Nidus Systems
i-Vocab Metafile Specification Proposal

The i-Vocab file hierarchy is an idiosyncratic vocabulary stream for authors over time which attempts to be a "fingerprint" of the author, both by individual author, workpiece, and date. First pass is to use common OCR engine and generate vocabulary file for author, article/book/thesis, noting date of creation. This generates i-Vocab base dict, which is not changed. Best guess is to use words which are at .001 level? So Maslow's base would contain words such as "isomorphic," "Weltanschauung," "aggridant," "eupsychia," etc.
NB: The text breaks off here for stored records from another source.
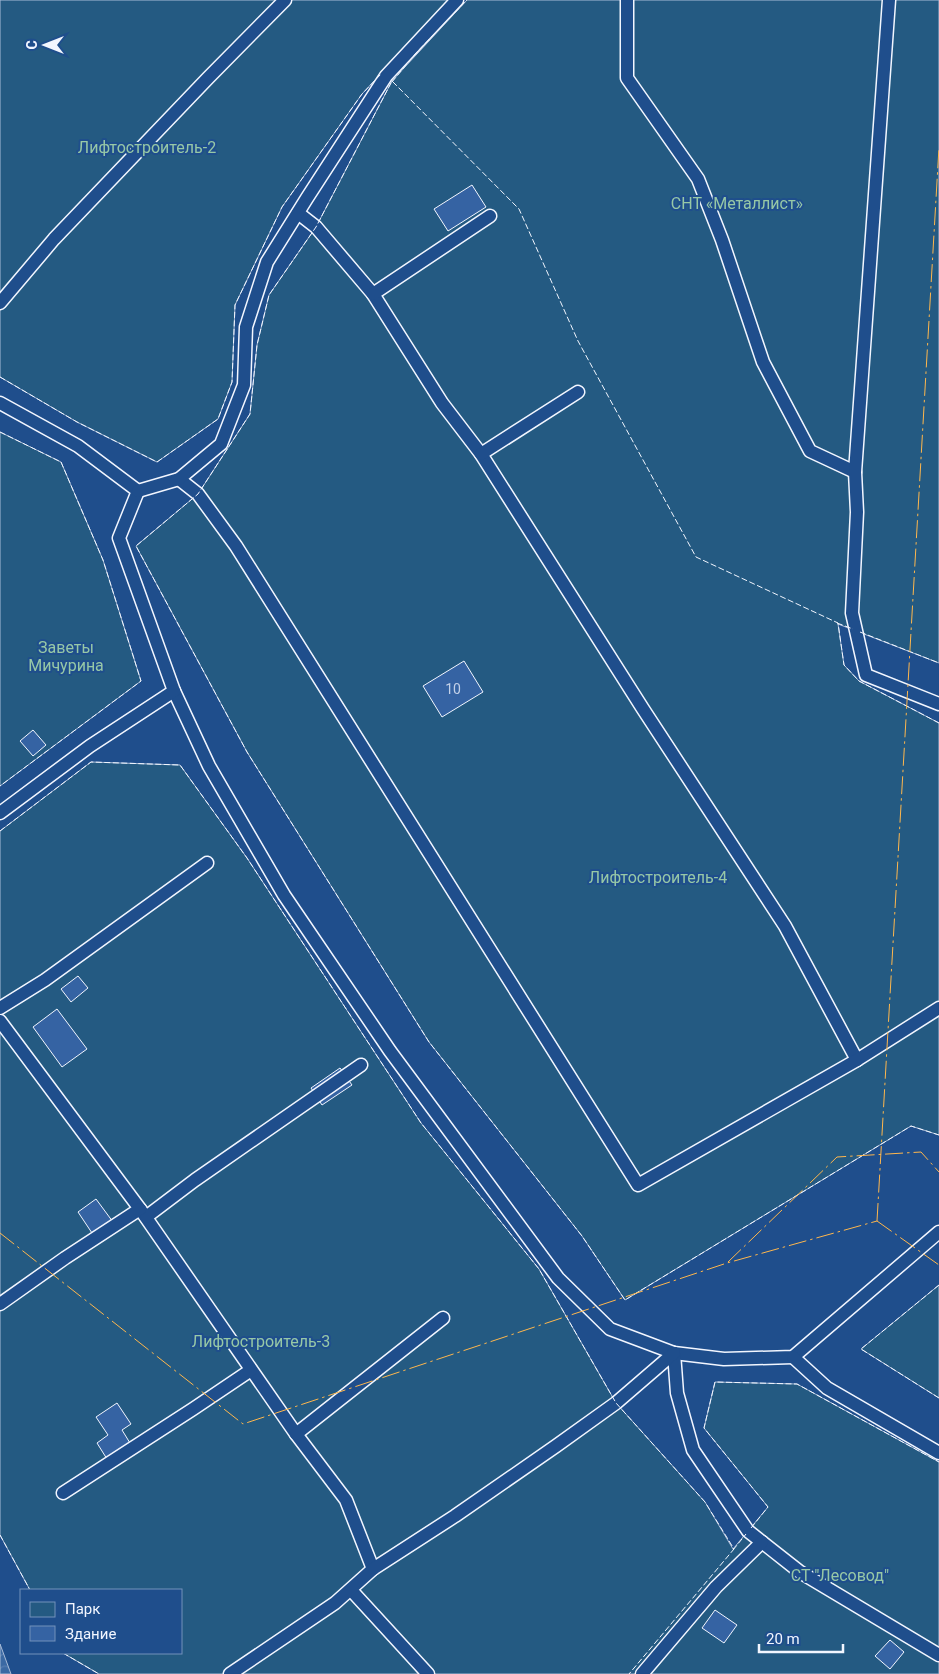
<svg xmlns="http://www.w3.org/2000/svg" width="939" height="1674" viewBox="0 0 939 1674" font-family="Roboto,sans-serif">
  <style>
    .green { fill: #245a82; stroke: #a8bbd7 }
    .water { fill: url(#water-waves); stroke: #a8bbd7 }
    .building { fill: #3563a3; stroke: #f2f6ff }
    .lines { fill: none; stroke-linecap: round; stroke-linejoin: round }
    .lane-casing { stroke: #f2f6ff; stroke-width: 15 }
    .lane { stroke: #1f4e8c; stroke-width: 12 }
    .fence { stroke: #f2f6ff; stroke-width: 1; stroke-dasharray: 6 2.5; stroke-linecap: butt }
    .power { stroke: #ffb74d; stroke-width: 1; stroke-dasharray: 18 4 2.5 4; stroke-linecap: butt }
    .labels { text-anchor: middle; stroke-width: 4; stroke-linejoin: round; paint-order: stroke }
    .number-label { font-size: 14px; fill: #c3d1e8 }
    .park-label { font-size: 16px; fill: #97c8a6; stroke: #1f4e8c }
  </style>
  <defs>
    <pattern id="water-waves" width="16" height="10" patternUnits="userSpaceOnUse" patternTransform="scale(1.25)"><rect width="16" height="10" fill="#3b69a3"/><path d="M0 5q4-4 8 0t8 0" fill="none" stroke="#587fb1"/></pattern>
  </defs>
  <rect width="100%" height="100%" fill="#1f4e8c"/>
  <g class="green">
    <path d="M0,0H449L362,94L282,207L235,305L232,382L218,419L157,462L77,422L0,377Z"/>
    <path d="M467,0H939V663L838,624L844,665L859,681L939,723V1135L911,1126L625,1300L582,1236L429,1042L247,752L136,546L198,494L250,414L257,345L269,295L316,227L392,81Z"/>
    <path d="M0,432L61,462L103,560L141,681L0,786Z"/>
    <path d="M91,762L180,765L247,858L421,1123L539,1269L616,1403L705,1502L733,1549L768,1507L704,1428L715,1382L797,1384L939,1462V1674H99L63,1653H181V1590H30L0,1535V831Z"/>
    <path d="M939,1285V1398L861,1349Z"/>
  </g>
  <path class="water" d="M0,1644L11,1674H0Z"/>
  <g class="building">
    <path d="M472,185L486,207L448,231L434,209Z"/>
    <path d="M464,661L483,692L442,717L423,686Z"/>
    <path d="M33,730L46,745L33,756L20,741Z"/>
    <path d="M78,976L88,988L71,1002L61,989Z"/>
    <path d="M57,1009L87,1049L62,1067L33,1027Z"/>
    <path d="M340,1068L352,1085L322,1105L311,1088Z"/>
    <path d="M96,1199L113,1222L94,1236L78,1212Z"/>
    <path d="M117,1403L131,1424L122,1430L130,1443L107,1459L97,1443L108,1435L96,1417Z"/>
    <path d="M715,1610L737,1625L724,1643L702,1628Z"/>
    <path d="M890,1640L904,1652L890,1669L875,1656Z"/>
  </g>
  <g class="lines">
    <defs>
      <g id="lane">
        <path d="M627,0V78L698,179L722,240L763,362L810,451L855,472"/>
        <path d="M889,0L855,472L857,512L852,613L866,675L939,704"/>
        <path d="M298,213L316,227L373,294L442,403L481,454L643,709L785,926L857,1060"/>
        <path d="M373,294L490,216"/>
        <path d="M0,303L54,239L208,78L285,0"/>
        <path d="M0,403L78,446L138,491L119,538L174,691L209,766L284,895L390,1051L558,1278L610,1329L674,1353L724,1359L793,1357L939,1232"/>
        <path d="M481,454L578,392"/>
        <path d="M179,479L198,494L236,546L638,1185L857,1060L939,1008"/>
        <path d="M138,491L179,479L221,444L244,385L246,327L267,262L307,198L386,76L457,0"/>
        <path d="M0,813L90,746L174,691"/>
        <path d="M0,1008L45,980L207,863"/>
        <path d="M0,1021L140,1209L296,1434L346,1500L373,1569"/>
        <path d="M146,1217L195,1180L361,1065"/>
        <path d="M0,1304L65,1258L140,1209"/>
        <path d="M674,1353L677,1393L693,1450L748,1531L800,1572L939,1655"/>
        <path d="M793,1357L827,1388L939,1453"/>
        <path d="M296,1434L443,1318"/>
        <path d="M63,1493L193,1409L251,1370"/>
        <path d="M351,1590L428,1674"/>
        <path d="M230,1674L335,1603L373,1569L455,1516L556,1446L616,1403L674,1353"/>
        <path d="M642,1674L716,1587L762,1542"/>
      </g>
    </defs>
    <use href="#lane" class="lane-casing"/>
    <use href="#lane" class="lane"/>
    <g class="fence">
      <path d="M392,82L416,53L467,0"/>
      <path d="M0,377L77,422L157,462L218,419L232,382L235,305L282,207L362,94L381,74"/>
      <path d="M0,432L61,462L103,560L141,681L0,786"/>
      <path d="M837,623L853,629"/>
      <path d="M860,632L939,663"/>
      <path d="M939,723L859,681L844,665L838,623L696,557L578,341L519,209L392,81L316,227L269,295L257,345L250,414L198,494L136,546L247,752L429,1042L582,1236L625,1300L911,1126L939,1135"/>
      <path d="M0,831L91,762L180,765L247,858L421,1123L539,1269L616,1403L705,1502L734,1549L629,1674"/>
      <path d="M939,1285L861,1349L939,1398"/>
      <path d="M751,1528L768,1507L704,1428L715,1382L797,1384L939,1462"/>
      <path d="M0,1535L30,1590"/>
      <path d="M733,1550L746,1534"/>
      <path d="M63,1653L99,1674"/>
    </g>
    <g class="power">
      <path d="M877,1221L939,147"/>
      <path d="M877,1221L939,1265"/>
      <path d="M0,1233L243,1424L727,1263L877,1221"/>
      <path d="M728,1262L837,1157L921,1152L939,1172"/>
    </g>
  </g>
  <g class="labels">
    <g class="number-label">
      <text x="453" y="694">10</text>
    </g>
    <g class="park-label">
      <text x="147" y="153">Лифтостроитель-2</text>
      <text x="737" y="209">СНТ «Металлист»</text>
      <text x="66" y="653">Заветы<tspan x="66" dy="18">Мичурина</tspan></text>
      <text x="658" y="883">Лифтостроитель-4</text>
      <text x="261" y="1347">Лифтостроитель-3</text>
      <text x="840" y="1581">СТ "Лесовод"</text>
    </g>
  </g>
  <rect x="20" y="1589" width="162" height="65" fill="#1f4e8c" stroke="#7391ba"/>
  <rect x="30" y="1602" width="25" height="15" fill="#245a82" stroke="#7391ba"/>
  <text x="65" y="1614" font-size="15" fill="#f2f6ff">Парк</text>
  <rect x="30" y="1626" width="25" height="15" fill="#3563a3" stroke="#7391ba"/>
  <text x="65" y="1639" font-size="15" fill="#f2f6ff">Здание</text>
  <g transform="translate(45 45) rotate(270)" stroke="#1f4e8c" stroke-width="4" paint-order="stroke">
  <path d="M0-4L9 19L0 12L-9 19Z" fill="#f2f6ff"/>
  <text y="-8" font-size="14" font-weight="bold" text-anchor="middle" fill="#f2f6ff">С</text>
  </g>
  <path d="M759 1644v8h84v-8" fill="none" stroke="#f2f6ff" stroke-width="2.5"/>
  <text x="766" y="1644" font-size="15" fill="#f2f6ff" stroke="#1f4e8c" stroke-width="4" paint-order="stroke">20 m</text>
</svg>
YYYYMMDD.iv0 (zero) is base file (proposed) and successive gathers are YYYYMMDD.ivo (letter 'o'). The .ivo files can be gathered by month, year and day for ease of historical processing. Dated files with no content are deleted before writing the monthly and yearly files, and monthly files without content are also deleted. Native UNIX utilities are used to build repository structure. Key to making it work is consistent upkeep and discrete stacks by not only author but author-and-written-text. This way, new words like "orthomentor," "eularchy," and "Inodalyn" can be used to map sociograms over time, etc.

The base idiosyncratic vocabulary metafile is used for B-analysis, Factor Analytic analysis, and Petri-style addition to growing tips, as well as linking to it's own unique protocol. The protocol allows for realtime, Internet-wide plug-in functionality. The author's iVocab Metafile can be attached to a process and vi sockets, etc.
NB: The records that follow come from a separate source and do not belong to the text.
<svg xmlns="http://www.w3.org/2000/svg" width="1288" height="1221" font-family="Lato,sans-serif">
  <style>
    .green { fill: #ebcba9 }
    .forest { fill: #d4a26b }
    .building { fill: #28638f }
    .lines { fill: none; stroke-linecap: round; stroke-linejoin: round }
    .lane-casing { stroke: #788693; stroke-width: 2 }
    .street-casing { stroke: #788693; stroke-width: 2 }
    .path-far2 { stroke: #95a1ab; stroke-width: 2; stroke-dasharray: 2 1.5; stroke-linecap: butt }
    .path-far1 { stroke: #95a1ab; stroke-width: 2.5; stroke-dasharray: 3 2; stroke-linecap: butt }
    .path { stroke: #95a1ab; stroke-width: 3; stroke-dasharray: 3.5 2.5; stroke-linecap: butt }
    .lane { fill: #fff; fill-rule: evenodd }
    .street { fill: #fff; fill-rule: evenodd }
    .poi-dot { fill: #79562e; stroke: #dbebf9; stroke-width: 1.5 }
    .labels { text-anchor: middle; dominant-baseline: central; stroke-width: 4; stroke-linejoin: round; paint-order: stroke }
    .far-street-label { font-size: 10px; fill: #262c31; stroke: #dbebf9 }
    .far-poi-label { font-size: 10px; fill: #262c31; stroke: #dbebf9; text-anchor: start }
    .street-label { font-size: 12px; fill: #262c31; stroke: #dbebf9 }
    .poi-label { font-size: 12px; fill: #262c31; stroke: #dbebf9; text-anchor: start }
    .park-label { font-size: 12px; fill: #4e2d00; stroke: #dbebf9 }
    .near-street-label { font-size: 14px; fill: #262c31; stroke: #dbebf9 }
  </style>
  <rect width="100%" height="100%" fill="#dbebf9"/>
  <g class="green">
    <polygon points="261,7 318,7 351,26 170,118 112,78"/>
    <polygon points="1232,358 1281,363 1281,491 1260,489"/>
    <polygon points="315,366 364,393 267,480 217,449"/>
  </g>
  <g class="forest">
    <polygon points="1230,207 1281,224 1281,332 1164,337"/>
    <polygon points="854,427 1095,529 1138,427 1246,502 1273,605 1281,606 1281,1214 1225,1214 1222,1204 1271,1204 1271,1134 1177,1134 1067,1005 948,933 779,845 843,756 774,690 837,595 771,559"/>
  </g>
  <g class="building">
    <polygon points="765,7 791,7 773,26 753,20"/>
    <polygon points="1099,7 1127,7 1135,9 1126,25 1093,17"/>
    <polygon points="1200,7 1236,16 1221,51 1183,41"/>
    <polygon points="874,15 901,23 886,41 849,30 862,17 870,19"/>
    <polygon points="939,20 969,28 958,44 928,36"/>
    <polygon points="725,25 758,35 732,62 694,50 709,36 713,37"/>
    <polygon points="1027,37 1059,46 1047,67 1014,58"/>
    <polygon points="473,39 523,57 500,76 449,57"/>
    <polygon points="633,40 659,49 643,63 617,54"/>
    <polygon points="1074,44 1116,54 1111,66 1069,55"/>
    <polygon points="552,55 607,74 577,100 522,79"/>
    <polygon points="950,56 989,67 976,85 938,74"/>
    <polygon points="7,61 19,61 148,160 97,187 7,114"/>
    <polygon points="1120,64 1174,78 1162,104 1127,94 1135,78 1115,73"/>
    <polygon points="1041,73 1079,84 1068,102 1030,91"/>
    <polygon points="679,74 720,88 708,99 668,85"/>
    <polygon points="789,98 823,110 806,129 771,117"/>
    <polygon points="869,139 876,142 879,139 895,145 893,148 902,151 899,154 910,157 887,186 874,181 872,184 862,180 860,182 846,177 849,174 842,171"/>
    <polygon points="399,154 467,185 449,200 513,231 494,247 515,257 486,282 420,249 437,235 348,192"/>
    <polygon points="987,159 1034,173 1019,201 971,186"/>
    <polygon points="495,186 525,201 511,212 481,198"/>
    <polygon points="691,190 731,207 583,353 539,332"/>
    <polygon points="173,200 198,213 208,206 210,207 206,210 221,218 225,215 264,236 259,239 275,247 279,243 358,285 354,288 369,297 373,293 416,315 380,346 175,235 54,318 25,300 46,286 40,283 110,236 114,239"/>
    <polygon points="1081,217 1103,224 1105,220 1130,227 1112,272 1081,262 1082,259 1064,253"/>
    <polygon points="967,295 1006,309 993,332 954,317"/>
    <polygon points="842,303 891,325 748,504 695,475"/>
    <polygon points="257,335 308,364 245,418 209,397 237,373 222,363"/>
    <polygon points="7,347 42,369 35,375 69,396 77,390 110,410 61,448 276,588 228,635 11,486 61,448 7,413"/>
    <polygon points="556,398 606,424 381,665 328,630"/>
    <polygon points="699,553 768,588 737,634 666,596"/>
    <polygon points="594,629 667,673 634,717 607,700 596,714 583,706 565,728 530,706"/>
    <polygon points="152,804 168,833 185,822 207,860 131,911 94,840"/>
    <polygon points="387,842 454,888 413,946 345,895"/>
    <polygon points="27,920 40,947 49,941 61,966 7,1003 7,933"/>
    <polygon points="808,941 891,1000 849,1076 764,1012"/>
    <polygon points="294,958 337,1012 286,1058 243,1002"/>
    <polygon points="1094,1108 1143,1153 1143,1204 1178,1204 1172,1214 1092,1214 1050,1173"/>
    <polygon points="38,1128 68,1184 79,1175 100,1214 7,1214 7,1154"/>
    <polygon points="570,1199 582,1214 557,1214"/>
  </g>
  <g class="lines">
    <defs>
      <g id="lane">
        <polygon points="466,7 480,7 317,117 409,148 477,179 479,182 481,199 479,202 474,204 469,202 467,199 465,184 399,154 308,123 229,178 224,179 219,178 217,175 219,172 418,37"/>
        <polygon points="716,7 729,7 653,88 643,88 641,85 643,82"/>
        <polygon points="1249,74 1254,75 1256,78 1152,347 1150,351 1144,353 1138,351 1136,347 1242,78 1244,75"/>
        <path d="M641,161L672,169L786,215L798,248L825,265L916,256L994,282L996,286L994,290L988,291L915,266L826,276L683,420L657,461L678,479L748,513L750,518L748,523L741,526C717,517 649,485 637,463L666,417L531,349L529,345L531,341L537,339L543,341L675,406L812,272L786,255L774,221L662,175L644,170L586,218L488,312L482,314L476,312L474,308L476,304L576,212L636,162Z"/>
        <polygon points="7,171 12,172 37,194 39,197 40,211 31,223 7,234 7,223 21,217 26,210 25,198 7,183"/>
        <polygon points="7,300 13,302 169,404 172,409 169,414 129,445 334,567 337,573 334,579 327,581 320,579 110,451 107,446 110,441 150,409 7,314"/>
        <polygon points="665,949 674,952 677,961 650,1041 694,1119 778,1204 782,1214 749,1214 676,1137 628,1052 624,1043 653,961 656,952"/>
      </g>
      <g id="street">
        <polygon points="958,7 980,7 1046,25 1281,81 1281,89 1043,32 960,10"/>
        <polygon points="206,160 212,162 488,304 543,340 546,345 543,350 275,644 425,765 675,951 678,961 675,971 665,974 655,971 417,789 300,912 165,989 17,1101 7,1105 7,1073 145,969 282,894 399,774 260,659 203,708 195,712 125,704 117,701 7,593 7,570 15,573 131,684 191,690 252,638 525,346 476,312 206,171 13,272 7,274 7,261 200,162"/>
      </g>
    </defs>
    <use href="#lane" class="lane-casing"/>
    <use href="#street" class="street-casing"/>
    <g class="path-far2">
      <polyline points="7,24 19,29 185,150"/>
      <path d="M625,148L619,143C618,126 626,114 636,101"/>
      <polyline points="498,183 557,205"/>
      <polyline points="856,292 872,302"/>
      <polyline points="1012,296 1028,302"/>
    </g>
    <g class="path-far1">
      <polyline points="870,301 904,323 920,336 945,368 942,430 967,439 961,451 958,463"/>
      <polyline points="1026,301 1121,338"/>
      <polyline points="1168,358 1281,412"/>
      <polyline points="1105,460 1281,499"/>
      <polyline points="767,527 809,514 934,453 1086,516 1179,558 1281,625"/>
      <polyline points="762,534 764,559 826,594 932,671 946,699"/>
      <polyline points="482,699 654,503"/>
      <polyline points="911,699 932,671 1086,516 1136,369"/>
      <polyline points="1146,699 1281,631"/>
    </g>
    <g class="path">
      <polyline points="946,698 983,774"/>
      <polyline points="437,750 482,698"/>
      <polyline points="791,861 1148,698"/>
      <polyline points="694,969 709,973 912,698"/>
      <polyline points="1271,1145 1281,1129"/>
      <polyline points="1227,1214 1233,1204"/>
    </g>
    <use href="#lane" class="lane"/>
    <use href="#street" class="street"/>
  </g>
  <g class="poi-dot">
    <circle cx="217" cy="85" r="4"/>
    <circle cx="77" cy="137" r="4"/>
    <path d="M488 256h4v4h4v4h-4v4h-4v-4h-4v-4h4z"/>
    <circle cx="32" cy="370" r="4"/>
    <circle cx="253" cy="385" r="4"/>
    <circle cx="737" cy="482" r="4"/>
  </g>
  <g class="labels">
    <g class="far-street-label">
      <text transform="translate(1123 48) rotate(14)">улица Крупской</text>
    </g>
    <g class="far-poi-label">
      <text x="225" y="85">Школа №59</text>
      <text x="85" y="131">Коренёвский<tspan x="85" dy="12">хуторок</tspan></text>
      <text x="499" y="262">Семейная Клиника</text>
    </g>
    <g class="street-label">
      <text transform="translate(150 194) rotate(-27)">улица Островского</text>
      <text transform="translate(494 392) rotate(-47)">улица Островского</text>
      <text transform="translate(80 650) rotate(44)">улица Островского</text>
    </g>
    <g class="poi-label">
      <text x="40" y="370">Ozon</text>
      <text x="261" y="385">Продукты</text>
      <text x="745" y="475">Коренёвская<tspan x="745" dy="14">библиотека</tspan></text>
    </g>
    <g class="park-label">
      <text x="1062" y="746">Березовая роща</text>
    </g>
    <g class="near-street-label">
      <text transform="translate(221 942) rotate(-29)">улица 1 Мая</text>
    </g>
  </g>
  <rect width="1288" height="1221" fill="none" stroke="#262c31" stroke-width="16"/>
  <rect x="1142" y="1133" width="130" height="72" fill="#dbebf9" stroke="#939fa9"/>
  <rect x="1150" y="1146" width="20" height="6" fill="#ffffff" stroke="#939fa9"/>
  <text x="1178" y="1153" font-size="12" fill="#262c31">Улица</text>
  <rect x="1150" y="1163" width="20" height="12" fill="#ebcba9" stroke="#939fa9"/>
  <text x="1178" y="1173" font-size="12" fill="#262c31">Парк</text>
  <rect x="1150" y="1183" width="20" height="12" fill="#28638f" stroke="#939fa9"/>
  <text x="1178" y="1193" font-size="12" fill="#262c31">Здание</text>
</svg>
The i-Vocab base file produces a planar map of uniqueness and frequency, etc., and can be used as a blueprint for the author. This could predict future joinings to other authors and could provide for realtime analysis and display of linguistic tropisms as they develop.

Will post i-Vocab metafile for Abraham Maslow's paper "Theory Z", his "Eupsychian Management" book, and the master index at the University of Akron as time permits. As words are added by scanning future works, they will contribute to the base file backchaining.

There will need to be a root dictionary, but idiosyncratic vocabularies can be caught and sampled now. The root dictionary is mostly obvious.

You are not expected to understand this.